Toscana

Minori: ecco come nascevano gli affidi al Forteto

Casi specifici di minori affidati a persone all’interno del Forteto, in particolare alcuni ancora in corso, sono stati oggetto dei lavori della Commissione regionale d’inchiesta sull’attività di affidamento dei minori a comunità e centri di accoglienza. La commissione presieduta da Stefano Mugnai (Pdl), vicepresidente Paolo Bambagioni (Pd), ha sentito responsabili e operatori delle Società della Salute dell’area pratese, della Valdinievole e di Livorno. In particolare, l’area pratese e la Valdinievole per cinque bambini, figli della stessa madre, dati in affidamento al Forteto o a coppie che sono poi uscite da quella comunità. Cinzia Badiani, coordinatrice della Società della Salute dell’area pratese, ha raccontato alla commissione l’occasione di contatto con Il Forteto: «La prima collocazione di un bambino a famiglie del Forteto da parte della nostra area risale al 2006. Incontrammo Luigi Goffredi alla presentazione di un suo libro. Fu lui a proporci la possibilità di accogliere minori in affido e a presentarci i nomi di coppie interessate all’interno di quella comunità». La procedura, secondo quanto illustrato in commissione, fu di due incontri prima dell’affidamento deciso dal Tribunale, poi, successivi all’affido, altri incontri e visite domiciliari che sono continuati nel tempo. «Le coppie si sono presentate come coppie di fatto, qualcuna era anche sposata». La natura di coppie funzionali «emerse poi», le coppie incontrate «vivevano in unità abitative con tutte le caratteristiche dell’abitazione per una famiglia».

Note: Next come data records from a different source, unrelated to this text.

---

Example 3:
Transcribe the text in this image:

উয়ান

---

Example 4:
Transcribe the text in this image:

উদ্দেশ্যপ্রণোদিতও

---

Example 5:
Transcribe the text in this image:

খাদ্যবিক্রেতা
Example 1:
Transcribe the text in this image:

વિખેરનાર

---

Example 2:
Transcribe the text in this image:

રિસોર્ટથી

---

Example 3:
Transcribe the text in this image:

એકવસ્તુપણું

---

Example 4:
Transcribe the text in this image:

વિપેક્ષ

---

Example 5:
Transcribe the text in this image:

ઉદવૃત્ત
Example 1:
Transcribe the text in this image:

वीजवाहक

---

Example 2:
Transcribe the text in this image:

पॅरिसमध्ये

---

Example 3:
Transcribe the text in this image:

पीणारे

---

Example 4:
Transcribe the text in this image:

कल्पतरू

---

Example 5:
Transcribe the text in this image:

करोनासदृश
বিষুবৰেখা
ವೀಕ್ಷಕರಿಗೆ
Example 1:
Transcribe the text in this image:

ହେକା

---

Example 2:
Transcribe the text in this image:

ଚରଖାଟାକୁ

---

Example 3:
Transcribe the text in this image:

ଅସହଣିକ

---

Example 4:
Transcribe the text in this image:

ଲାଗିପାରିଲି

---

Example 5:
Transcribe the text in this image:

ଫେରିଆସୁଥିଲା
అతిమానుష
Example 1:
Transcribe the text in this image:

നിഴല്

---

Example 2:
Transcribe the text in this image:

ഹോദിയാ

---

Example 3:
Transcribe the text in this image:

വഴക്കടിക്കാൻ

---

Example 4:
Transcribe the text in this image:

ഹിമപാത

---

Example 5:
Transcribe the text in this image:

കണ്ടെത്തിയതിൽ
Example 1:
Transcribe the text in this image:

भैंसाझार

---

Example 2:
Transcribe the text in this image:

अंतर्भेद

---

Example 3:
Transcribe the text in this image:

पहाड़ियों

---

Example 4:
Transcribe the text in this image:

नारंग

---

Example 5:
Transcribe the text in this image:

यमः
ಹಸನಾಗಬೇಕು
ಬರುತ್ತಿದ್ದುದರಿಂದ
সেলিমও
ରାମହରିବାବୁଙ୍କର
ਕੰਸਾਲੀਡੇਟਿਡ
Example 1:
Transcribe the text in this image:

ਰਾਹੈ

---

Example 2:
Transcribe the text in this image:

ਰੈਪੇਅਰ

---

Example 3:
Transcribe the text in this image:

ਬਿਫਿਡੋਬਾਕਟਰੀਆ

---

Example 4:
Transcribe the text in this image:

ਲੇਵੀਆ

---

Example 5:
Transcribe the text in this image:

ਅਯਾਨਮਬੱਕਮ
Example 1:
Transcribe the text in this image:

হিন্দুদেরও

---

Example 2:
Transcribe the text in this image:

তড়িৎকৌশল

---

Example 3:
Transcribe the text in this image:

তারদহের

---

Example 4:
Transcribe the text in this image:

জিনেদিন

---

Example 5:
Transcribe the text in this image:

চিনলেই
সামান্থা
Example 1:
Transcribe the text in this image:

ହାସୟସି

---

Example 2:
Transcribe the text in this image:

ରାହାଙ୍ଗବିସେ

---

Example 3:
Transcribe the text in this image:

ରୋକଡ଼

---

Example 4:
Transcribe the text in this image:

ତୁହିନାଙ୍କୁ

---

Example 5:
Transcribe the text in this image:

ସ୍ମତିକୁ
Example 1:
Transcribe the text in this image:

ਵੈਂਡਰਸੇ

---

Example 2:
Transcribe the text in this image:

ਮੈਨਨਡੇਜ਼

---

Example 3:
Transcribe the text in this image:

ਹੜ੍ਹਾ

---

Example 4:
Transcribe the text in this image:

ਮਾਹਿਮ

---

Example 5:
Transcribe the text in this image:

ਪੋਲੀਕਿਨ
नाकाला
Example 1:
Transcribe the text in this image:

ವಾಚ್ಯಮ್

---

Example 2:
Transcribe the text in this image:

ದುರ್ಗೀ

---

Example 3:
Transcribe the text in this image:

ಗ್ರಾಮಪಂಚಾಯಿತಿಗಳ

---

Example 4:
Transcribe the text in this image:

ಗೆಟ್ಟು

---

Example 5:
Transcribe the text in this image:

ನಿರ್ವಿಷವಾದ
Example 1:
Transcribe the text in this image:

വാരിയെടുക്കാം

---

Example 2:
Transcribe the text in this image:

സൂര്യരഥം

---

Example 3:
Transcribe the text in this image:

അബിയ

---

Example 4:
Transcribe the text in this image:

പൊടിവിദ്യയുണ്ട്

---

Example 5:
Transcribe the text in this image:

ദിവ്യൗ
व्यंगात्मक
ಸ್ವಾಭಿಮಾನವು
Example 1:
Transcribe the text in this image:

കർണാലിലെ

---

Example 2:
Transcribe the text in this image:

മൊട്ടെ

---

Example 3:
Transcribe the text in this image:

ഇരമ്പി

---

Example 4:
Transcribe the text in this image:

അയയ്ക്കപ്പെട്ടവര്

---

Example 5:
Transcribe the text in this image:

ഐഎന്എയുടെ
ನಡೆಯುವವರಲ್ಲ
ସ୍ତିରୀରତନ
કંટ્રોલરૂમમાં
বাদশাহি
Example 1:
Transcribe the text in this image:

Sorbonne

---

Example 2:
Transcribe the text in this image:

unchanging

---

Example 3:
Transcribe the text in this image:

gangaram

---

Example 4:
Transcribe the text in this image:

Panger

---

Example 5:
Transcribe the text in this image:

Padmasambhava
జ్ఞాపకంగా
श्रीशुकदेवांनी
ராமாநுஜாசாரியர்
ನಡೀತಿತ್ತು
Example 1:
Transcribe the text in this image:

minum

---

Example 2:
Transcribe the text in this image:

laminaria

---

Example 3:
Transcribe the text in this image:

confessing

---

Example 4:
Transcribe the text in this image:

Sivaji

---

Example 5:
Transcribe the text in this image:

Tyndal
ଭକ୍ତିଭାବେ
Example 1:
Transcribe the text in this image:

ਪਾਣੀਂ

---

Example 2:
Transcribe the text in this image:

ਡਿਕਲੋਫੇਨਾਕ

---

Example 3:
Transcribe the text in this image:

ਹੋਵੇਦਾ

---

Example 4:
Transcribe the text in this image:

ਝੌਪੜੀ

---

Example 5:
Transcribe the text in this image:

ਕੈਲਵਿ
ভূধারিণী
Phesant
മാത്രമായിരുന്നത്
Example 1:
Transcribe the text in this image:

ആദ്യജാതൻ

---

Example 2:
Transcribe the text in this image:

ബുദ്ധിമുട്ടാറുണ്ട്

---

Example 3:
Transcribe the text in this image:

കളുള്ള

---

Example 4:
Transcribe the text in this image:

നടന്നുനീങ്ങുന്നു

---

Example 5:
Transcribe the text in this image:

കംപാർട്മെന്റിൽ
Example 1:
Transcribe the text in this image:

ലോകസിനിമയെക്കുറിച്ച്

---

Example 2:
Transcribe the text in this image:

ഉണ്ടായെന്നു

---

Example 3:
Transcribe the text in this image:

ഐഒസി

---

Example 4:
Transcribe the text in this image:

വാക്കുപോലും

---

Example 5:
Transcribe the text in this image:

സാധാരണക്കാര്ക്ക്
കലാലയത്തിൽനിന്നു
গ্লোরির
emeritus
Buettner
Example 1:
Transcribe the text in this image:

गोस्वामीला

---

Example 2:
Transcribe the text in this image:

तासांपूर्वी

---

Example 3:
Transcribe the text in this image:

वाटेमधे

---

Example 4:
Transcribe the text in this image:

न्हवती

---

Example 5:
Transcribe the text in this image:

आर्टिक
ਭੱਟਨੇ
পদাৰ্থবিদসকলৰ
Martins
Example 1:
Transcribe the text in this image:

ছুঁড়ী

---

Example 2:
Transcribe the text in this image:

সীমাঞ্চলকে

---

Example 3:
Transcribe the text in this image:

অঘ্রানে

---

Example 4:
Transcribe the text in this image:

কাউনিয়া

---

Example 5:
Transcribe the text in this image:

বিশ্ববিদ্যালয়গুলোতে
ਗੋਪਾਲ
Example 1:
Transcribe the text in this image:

«Ho conosciuto Rodolfo Fiesoli al Tribunale per i minorenni di Firenze nel 1987», ha precisato in risposta a ripetute domande Susanna Malfanti, coordinatrice sociale territoriale del Comune di Livorno e dirigente della Società della salute di Livorno, dopo un primo generico riferimento ad un incontro al Forteto, «in una occasione in cui Fiesoli presentava la propria comunità». «Mi viene presentato in tribunale nel 1987 – ribadisce Susanna Malfanti –. Forse mi venne fatto incontrare da qualche giudice o dalla segreteria di qualche giudice. Oggetto dell’incontro era la collocazione di un bambino con gravi difficoltà. L’incontro era stato organizzato dal tribunale». La responsabile dei servizi sociali della società della salute della Valdinievole, Lorena Paganelli, ha aggiunto in proposito che «spesso, nel passato, quando c’erano situazioni particolarmente complicate, per le quali non si trovavano altre soluzioni, il tribunale presentava come esperienza positiva e come soluzione della problematica, l’esperienza del Forteto».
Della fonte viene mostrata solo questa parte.